Exercise materials:

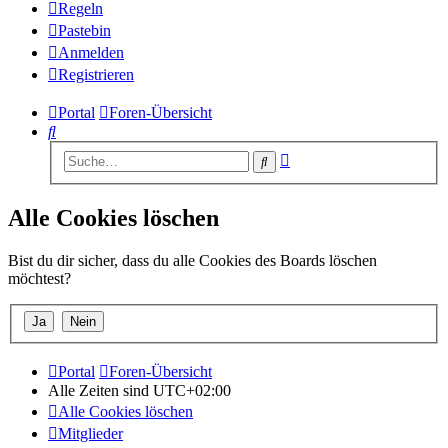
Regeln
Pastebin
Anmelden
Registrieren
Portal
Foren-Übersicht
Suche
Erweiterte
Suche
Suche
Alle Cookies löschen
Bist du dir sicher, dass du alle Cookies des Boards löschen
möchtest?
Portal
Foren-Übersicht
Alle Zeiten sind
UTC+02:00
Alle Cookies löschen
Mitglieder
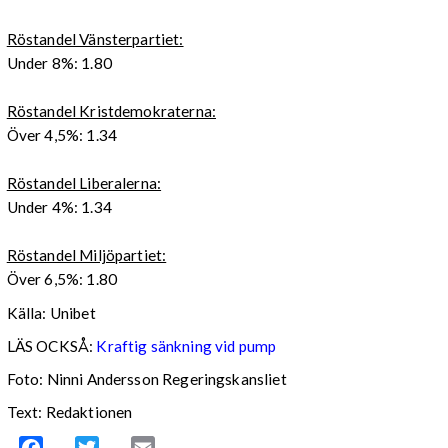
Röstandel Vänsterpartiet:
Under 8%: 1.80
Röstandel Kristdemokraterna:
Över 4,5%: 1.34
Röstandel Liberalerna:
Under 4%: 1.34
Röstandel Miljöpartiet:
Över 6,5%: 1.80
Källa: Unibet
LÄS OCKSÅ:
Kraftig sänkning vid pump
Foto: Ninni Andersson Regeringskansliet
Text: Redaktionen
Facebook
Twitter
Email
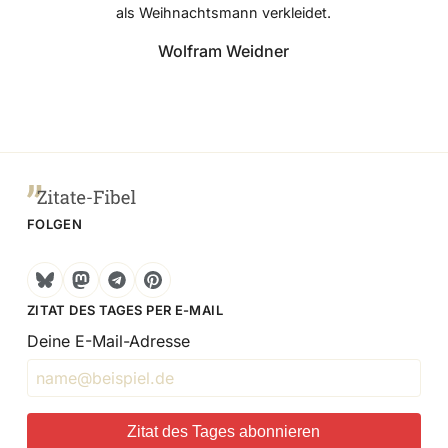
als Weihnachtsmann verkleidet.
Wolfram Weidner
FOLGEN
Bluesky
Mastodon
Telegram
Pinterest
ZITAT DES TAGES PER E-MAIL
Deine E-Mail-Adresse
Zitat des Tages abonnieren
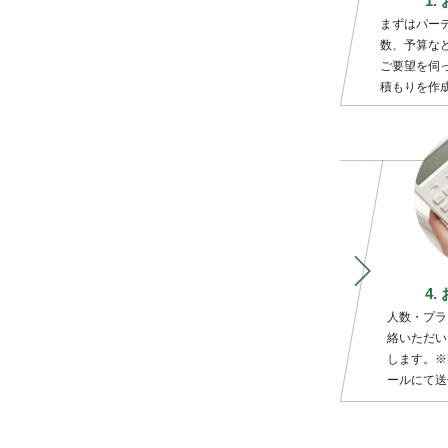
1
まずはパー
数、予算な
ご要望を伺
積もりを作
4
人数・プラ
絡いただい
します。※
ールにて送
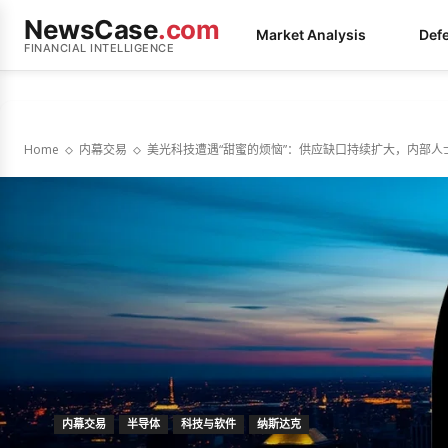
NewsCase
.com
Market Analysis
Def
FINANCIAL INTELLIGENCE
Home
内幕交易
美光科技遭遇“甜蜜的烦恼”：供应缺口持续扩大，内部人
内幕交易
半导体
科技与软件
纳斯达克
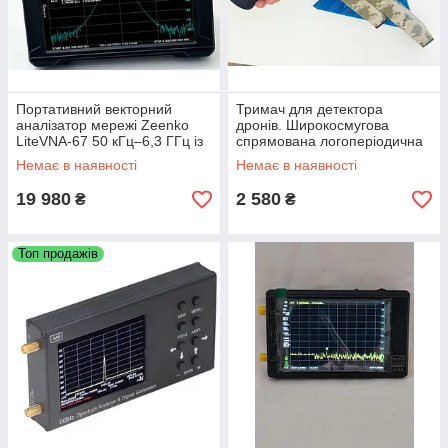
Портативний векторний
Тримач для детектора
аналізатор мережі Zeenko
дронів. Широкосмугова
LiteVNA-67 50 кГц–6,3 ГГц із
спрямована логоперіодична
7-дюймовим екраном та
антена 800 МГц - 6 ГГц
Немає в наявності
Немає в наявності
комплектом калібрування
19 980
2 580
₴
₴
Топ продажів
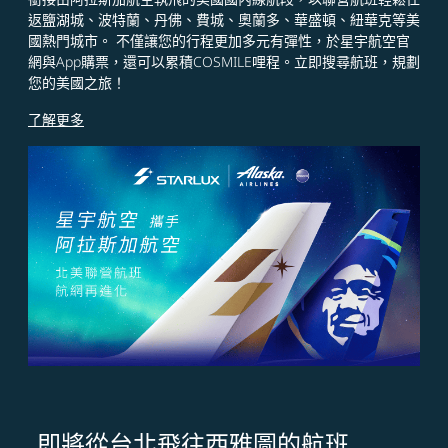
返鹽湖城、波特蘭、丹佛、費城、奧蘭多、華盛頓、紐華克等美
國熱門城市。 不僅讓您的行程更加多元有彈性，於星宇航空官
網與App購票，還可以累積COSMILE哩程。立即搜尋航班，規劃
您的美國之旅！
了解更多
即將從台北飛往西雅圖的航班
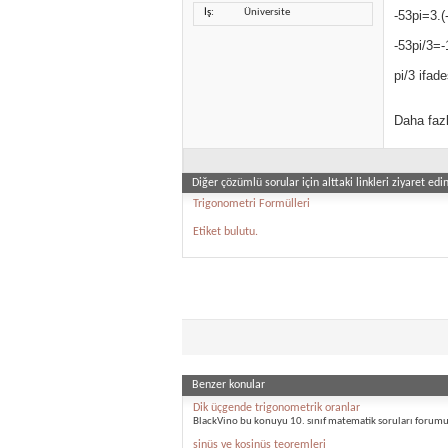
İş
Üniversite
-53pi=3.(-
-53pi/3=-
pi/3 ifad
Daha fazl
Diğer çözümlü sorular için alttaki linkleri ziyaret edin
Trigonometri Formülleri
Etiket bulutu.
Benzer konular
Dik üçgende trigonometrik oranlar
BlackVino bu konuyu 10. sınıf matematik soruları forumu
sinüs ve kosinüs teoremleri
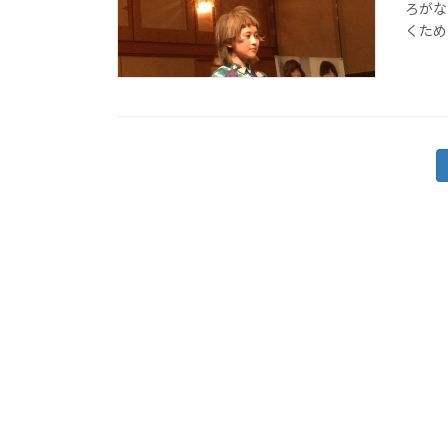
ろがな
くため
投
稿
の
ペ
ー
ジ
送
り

Work to be completed:
No pictures belong in the answer, only the lines from the top of the listing through the line containing "Över 4,5%: 1.34", repeated word for word.

Solved exercise:
Regeln
Pastebin
Anmelden
Registrieren
Portal
Foren-Übersicht
Suche
Erweiterte
Suche
Suche
Alle Cookies löschen
Bist du dir sicher, dass du alle Cookies des Boards löschen
möchtest?
Portal
Foren-Übersicht
Alle Zeiten sind
UTC+02:00
Alle Cookies löschen
Mitglieder
Röstandel Vänsterpartiet:
Under 8%: 1.80
Röstandel Kristdemokraterna:
Över 4,5%: 1.34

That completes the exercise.